=== Цитируемый отрывок ===

Кристиан Бор, отец Нильса, — известный профессор физиологии Копенгагенского университета, — открыл роль диоксида углерода при вытеснении кислорода из гемоглобина и исследовал процесс дыхания. За эти работы он был номинирован на Нобелевскую премию по физиологии и медицине. С 1886 года до его безвременной кончины в 1911 году (ему было всего пятьдесят шесть) семья жила в просторной квартире, принадлежавшей университетской Академии хирургии. Эту квартиру, расположенную на одной из фешенебельных улиц, всего в десяти минутах ходьбы от школы, очень любили все дети: Дженни (она была старше Нильса на два года), Нильс и Харальд (он был моложе Нильса всего на восемнадцать месяцев3). В семье было три горничных и няня, ухаживающая за детьми. Жизнь была комфортабельной и спокойной и значительно отличалась от существования большинства жителей Копенгагена, население которого все время росло.

===

• **Задание**: Кому принадлежала квартира, в которой жила семья, согласно отрывку о семье Бора?

=== Извлечённые данные ===

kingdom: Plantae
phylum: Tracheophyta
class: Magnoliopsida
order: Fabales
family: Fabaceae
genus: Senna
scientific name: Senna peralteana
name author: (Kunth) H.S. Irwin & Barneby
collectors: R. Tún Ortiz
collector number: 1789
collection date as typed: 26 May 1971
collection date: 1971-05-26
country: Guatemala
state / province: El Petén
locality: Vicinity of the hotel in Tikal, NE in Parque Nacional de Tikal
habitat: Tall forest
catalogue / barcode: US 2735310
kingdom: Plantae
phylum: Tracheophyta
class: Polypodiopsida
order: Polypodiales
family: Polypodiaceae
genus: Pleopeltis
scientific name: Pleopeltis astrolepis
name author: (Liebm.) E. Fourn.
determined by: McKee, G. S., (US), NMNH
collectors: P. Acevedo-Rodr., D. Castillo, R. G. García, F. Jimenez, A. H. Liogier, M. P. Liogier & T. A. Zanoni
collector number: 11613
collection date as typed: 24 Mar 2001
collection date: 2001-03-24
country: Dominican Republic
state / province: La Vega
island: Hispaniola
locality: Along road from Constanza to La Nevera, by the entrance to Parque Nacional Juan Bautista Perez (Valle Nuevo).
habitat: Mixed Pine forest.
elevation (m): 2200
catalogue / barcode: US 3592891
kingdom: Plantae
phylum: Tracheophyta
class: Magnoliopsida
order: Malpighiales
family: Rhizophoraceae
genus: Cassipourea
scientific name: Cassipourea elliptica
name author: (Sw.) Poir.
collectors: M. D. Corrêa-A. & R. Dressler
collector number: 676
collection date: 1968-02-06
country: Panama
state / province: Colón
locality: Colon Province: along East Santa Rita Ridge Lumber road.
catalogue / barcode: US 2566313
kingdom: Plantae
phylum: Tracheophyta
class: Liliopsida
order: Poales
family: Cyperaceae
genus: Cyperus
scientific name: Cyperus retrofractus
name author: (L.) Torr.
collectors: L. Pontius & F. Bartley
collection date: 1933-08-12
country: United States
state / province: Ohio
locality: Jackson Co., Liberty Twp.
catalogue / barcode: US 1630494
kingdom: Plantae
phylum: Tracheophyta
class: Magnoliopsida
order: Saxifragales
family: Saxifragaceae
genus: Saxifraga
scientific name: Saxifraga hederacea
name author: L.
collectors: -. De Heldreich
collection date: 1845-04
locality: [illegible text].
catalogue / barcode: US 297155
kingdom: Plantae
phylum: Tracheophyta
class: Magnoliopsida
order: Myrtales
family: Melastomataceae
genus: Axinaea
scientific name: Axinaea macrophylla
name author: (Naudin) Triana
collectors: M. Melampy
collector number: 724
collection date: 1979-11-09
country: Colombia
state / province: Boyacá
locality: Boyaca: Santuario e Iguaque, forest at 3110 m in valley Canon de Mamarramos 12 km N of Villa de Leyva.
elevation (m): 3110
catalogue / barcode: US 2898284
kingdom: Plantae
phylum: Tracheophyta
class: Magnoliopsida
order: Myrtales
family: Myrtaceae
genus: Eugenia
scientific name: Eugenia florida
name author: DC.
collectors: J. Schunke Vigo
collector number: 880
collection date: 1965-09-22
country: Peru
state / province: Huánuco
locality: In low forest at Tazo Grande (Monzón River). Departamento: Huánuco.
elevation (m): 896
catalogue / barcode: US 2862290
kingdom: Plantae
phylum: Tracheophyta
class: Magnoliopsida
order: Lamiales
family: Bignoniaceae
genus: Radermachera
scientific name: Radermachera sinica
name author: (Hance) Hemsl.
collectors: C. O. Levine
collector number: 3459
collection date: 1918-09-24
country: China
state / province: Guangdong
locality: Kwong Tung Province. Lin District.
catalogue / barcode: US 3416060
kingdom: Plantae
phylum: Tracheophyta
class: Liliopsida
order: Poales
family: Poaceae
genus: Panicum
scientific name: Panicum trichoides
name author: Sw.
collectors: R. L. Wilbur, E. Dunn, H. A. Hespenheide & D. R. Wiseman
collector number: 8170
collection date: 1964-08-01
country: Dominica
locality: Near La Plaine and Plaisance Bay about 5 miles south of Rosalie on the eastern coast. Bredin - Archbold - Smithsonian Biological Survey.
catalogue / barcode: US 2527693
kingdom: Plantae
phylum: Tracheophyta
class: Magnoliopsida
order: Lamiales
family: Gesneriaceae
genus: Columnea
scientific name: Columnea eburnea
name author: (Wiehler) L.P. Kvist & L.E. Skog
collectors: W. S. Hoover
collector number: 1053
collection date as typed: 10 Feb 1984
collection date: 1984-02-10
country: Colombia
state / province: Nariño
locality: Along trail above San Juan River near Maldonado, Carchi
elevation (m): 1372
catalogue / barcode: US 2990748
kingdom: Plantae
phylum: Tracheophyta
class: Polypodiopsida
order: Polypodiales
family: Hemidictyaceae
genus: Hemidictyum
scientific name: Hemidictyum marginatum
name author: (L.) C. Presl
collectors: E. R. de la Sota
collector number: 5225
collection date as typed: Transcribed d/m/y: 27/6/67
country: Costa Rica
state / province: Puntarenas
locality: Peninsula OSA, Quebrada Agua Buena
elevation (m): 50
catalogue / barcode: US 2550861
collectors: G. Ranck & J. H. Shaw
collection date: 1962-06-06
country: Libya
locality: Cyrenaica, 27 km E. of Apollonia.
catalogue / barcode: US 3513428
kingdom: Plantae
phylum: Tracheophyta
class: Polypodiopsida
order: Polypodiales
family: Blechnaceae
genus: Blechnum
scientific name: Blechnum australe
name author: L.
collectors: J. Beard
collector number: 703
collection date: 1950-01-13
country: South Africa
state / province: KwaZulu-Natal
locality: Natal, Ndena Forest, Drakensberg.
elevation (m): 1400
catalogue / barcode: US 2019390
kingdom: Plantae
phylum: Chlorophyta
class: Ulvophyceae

===

• **Ответ**: Квартира принадлежала университетской Академии хирургии.